_Data listing:_
════════

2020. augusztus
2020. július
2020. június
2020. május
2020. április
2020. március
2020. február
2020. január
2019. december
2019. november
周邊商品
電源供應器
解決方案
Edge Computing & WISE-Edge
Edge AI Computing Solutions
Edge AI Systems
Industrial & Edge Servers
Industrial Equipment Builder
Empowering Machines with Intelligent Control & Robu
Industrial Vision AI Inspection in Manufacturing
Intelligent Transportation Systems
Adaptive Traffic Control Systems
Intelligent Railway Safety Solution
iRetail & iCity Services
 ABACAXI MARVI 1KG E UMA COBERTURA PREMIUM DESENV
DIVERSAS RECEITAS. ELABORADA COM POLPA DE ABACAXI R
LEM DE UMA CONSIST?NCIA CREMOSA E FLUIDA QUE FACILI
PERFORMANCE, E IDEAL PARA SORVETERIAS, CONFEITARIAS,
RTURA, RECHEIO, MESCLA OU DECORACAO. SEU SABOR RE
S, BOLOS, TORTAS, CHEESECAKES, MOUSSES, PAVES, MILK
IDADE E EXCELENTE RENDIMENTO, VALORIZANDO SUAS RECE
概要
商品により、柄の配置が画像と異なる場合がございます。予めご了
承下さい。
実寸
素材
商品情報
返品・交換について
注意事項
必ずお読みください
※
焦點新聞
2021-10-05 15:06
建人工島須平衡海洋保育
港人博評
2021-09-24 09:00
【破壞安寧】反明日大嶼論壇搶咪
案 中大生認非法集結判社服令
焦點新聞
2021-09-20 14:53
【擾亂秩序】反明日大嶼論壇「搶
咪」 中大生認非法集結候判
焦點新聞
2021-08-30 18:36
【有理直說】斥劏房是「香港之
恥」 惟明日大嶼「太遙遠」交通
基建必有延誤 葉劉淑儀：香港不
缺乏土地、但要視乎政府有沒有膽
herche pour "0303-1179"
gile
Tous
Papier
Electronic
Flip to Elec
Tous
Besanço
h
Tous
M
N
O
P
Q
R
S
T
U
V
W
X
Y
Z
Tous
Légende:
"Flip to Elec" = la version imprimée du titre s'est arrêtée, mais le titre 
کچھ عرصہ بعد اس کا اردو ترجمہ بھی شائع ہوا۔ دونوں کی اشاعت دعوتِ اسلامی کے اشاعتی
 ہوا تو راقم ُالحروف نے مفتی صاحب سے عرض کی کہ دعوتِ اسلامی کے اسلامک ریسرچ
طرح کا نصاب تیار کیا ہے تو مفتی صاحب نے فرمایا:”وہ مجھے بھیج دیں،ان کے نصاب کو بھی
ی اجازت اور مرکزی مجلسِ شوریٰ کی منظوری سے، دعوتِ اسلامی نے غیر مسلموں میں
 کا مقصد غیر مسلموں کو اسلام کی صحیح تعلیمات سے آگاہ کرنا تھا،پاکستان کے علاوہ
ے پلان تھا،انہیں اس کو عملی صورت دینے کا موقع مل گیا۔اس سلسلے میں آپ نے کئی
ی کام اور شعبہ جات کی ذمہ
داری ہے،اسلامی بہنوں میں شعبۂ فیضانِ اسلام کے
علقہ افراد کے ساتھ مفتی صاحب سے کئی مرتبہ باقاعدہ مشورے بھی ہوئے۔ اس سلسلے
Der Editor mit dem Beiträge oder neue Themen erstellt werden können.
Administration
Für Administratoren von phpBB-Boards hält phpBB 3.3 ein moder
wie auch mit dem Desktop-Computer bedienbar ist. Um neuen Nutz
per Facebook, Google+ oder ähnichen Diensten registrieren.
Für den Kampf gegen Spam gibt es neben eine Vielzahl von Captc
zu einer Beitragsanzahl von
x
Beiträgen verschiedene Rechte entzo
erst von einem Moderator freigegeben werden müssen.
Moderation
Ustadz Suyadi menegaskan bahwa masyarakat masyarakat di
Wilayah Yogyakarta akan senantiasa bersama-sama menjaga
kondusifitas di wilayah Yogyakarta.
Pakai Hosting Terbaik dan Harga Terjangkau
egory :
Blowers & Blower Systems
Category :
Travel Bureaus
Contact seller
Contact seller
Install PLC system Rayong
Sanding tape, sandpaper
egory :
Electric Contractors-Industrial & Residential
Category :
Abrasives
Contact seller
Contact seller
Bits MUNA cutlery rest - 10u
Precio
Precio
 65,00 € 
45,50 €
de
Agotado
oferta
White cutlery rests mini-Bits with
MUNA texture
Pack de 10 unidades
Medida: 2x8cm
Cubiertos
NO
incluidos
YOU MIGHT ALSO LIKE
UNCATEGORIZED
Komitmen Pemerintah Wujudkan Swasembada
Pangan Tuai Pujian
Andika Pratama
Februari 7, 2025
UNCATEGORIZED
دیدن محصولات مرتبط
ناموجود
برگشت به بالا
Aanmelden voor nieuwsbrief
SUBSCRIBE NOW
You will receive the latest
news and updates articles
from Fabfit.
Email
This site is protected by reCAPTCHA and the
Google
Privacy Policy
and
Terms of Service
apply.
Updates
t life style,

════════

_What the task asks:_ Return every line of the rows above character for character, keeping their order and altering nothing.

_Written response:_
2020. augusztus
2020. július
2020. június
2020. május
2020. április
2020. március
2020. február
2020. január
2019. december
2019. november
周邊商品
電源供應器
解決方案
Edge Computing & WISE-Edge
Edge AI Computing Solutions
Edge AI Systems
Industrial & Edge Servers
Industrial Equipment Builder
Empowering Machines with Intelligent Control & Robu
Industrial Vision AI Inspection in Manufacturing
Intelligent Transportation Systems
Adaptive Traffic Control Systems
Intelligent Railway Safety Solution
iRetail & iCity Services
 ABACAXI MARVI 1KG E UMA COBERTURA PREMIUM DESENV
DIVERSAS RECEITAS. ELABORADA COM POLPA DE ABACAXI R
LEM DE UMA CONSIST?NCIA CREMOSA E FLUIDA QUE FACILI
PERFORMANCE, E IDEAL PARA SORVETERIAS, CONFEITARIAS,
RTURA, RECHEIO, MESCLA OU DECORACAO. SEU SABOR RE
S, BOLOS, TORTAS, CHEESECAKES, MOUSSES, PAVES, MILK
IDADE E EXCELENTE RENDIMENTO, VALORIZANDO SUAS RECE
概要
商品により、柄の配置が画像と異なる場合がございます。予めご了
承下さい。
実寸
素材
商品情報
返品・交換について
注意事項
必ずお読みください
※
焦點新聞
2021-10-05 15:06
建人工島須平衡海洋保育
港人博評
2021-09-24 09:00
【破壞安寧】反明日大嶼論壇搶咪
案 中大生認非法集結判社服令
焦點新聞
2021-09-20 14:53
【擾亂秩序】反明日大嶼論壇「搶
咪」 中大生認非法集結候判
焦點新聞
2021-08-30 18:36
【有理直說】斥劏房是「香港之
恥」 惟明日大嶼「太遙遠」交通
基建必有延誤 葉劉淑儀：香港不
缺乏土地、但要視乎政府有沒有膽
herche pour "0303-1179"
gile
Tous
Papier
Electronic
Flip to Elec
Tous
Besanço
h
Tous
M
N
O
P
Q
R
S
T
U
V
W
X
Y
Z
Tous
Légende:
"Flip to Elec" = la version imprimée du titre s'est arrêtée, mais le titre 
کچھ عرصہ بعد اس کا اردو ترجمہ بھی شائع ہوا۔ دونوں کی اشاعت دعوتِ اسلامی کے اشاعتی
 ہوا تو راقم ُالحروف نے مفتی صاحب سے عرض کی کہ دعوتِ اسلامی کے اسلامک ریسرچ
طرح کا نصاب تیار کیا ہے تو مفتی صاحب نے فرمایا:”وہ مجھے بھیج دیں،ان کے نصاب کو بھی
ی اجازت اور مرکزی مجلسِ شوریٰ کی منظوری سے، دعوتِ اسلامی نے غیر مسلموں میں
 کا مقصد غیر مسلموں کو اسلام کی صحیح تعلیمات سے آگاہ کرنا تھا،پاکستان کے علاوہ
ے پلان تھا،انہیں اس کو عملی صورت دینے کا موقع مل گیا۔اس سلسلے میں آپ نے کئی
ی کام اور شعبہ جات کی ذمہ
داری ہے،اسلامی بہنوں میں شعبۂ فیضانِ اسلام کے
علقہ افراد کے ساتھ مفتی صاحب سے کئی مرتبہ باقاعدہ مشورے بھی ہوئے۔ اس سلسلے
Der Editor mit dem Beiträge oder neue Themen erstellt werden können.
Administration
Für Administratoren von phpBB-Boards hält phpBB 3.3 ein moder
wie auch mit dem Desktop-Computer bedienbar ist. Um neuen Nutz
per Facebook, Google+ oder ähnichen Diensten registrieren.
Für den Kampf gegen Spam gibt es neben eine Vielzahl von Captc
zu einer Beitragsanzahl von
x
Beiträgen verschiedene Rechte entzo
erst von einem Moderator freigegeben werden müssen.
Moderation
Ustadz Suyadi menegaskan bahwa masyarakat masyarakat di
Wilayah Yogyakarta akan senantiasa bersama-sama menjaga
kondusifitas di wilayah Yogyakarta.
Pakai Hosting Terbaik dan Harga Terjangkau
egory :
Blowers & Blower Systems
Category :
Travel Bureaus
Contact seller
Contact seller
Install PLC system Rayong
Sanding tape, sandpaper
egory :
Electric Contractors-Industrial & Residential
Category :
Abrasives
Contact seller
Contact seller
Bits MUNA cutlery rest - 10u
Precio
Precio
 65,00 € 
45,50 €
de
Agotado
oferta
White cutlery rests mini-Bits with
MUNA texture
Pack de 10 unidades
Medida: 2x8cm
Cubiertos
NO
incluidos
YOU MIGHT ALSO LIKE
UNCATEGORIZED
Komitmen Pemerintah Wujudkan Swasembada
Pangan Tuai Pujian
Andika Pratama
Februari 7, 2025
UNCATEGORIZED
دیدن محصولات مرتبط
ناموجود
برگشت به بالا
Aanmelden voor nieuwsbrief
SUBSCRIBE NOW
You will receive the latest
news and updates articles
from Fabfit.
Email
This site is protected by reCAPTCHA and the
Google
Privacy Policy
and
Terms of Service
apply.
Updates
t life style,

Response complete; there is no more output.